Sunny Marriner is the project lead for the Philadelphia Model of Violence Against Women Advocate Case Review, which reviews sexual assault cases and trains police across Canada to improve investigations and accountability.
She said she's only heard once before in her career of a civilian sexual misconduct investigation being shut down because the accused refused to be interviewed.
"From police service to the police service, from jurisdiction to jurisdiction, similar problems are standing in the way of sexual assault investigations," she said. "And often those begin with an inherent lack of belief that the survivors word is enough to believe that that sexual assault occurred."
Retired colonel Michael Drapeau, a military law expert, said he's working on a case involving an allegation of drugging and rape.
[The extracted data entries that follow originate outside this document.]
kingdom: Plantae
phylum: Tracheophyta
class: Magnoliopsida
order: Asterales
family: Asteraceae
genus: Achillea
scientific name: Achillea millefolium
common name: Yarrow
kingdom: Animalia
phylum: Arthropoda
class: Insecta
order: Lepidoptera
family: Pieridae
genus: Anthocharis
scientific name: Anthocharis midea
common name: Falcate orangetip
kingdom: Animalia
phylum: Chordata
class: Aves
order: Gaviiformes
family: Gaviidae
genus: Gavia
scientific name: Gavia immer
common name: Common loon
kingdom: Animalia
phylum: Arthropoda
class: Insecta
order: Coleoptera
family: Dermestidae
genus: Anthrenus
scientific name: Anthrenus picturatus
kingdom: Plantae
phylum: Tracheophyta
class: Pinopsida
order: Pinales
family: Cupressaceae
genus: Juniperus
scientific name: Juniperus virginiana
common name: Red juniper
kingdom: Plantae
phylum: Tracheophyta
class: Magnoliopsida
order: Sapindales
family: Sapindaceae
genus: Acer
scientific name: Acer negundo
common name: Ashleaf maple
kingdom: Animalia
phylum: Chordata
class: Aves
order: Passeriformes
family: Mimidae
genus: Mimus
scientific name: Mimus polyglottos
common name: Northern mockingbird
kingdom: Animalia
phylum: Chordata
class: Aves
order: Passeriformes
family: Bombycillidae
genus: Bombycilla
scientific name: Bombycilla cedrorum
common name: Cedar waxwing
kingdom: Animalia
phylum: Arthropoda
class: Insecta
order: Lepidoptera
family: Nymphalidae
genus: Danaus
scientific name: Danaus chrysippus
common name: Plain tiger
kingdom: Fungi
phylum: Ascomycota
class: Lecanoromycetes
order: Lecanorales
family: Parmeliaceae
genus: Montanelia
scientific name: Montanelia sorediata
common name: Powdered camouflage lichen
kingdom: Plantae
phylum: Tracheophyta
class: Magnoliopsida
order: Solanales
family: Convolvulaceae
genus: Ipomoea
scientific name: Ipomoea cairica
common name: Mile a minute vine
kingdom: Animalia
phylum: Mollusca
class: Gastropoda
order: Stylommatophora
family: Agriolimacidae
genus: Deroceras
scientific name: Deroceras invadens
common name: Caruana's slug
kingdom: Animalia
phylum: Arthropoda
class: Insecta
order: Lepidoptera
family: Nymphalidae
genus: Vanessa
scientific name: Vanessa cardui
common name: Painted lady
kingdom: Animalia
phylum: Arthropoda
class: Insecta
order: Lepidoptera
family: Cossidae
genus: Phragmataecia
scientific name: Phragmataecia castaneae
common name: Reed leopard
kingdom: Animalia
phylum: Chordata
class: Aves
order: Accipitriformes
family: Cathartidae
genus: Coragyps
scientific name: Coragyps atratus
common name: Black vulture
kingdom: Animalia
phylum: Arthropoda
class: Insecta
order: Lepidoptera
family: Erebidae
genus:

He said that, despite the presence of photographic evidence, the case was closed at one point by military investigators because the perpetrators refused to be interviewed and there wasn't enough evidence.
'It's a denial of justice'
He said he's fighting to get the case reopened through a complaint to the MPCC.
"They certainly need to have justice," he said. "In [this] case in particular, it's a denial of justice and will be seen and perceived as such for the rest of their lives."
Since opening its doors in 1999, the MPCC oversight body has dealt with 96 complaints involving allegations of sexual misconduct.
In its letters in reply to the complainants, the CFNIS said the accused in both cases will undergo administrative reviews to determine if they should stay in the CAF.
The CFNIS told the complainants they could file an access-to-information request and pay $5 each to obtain their case files — a notoriously slow process — and hire a personal injury lawyer to pursue a civil suit.